LLMs have mostly been black boxes to me, I know they needed GPUs to speed up calculations but didnt fully understand why.
My goal here was to get some understanding of the LLM inference. Looking at most of the examples online didnt really help me understand it any better.
Knowing that inference is mostly matrix multiplication, which can be presented as
SELECT SUM(a.val * b.val) FROM a JOIN b ON a.dim = b.dim;
The model I used is SmolLM-135M, a small but real Llama-style transformer with 30 layers, 9 attention heads, and 576-dimensional hidden states. The weights are loaded from HuggingFace's safetensors format and flattened into a single SQLite table:
weights(name TEXT, i0 INTEGER, i1 INTEGER, val REAL)

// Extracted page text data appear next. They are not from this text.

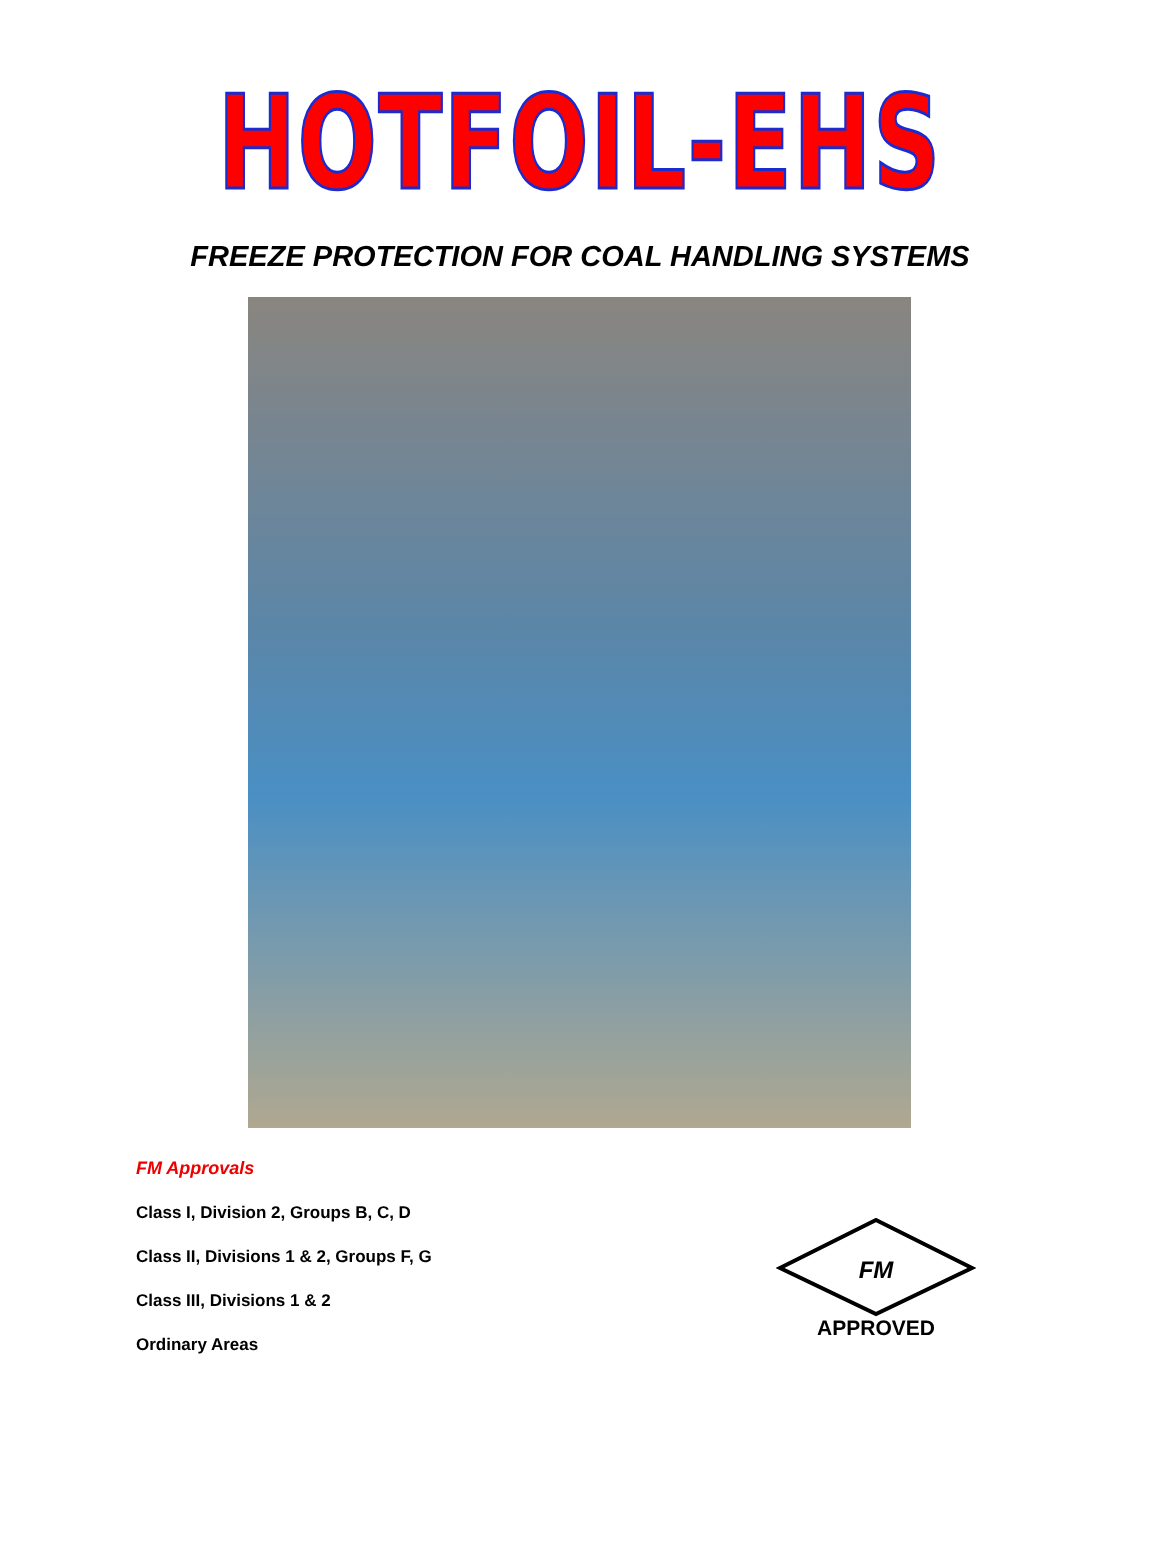HOTFOIL-EHS
FREEZE PROTECTION FOR COAL HANDLING SYSTEMS
FM Approvals
Class I, Division 2, Groups B, C, D
Class II, Divisions 1 & 2, Groups F, G
Class III, Divisions 1 & 2
Ordinary Areas
FM
APPROVED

Inference is a Bash script that drives sqlite3 through 9 SQL files per layer, 30 layers per token. The operations map cleanly:
- Embedding lookup →
SELECT val FROM weights WHERE name = 'embed_tokens' AND i0 = token_id - Matrix multiplication →
SUM(normed.val * weights.val) GROUP BY dim - RMSNorm →
SQRT(AVG(val * val))per position - RoPE → cosine/sine rotations using
COS()andSIN()built-ins - Grouped Query Attention + Softmax →
MAX()for stability,EXP()for exponentiation,SUM()for the denominator - SwiGLU →
gate * (1 / (1 + EXP(-gate))) * up - Sampling →
ORDER BY score DESC LIMIT 1
It works, but its extremely slow taking ~6 minutes to generate one token.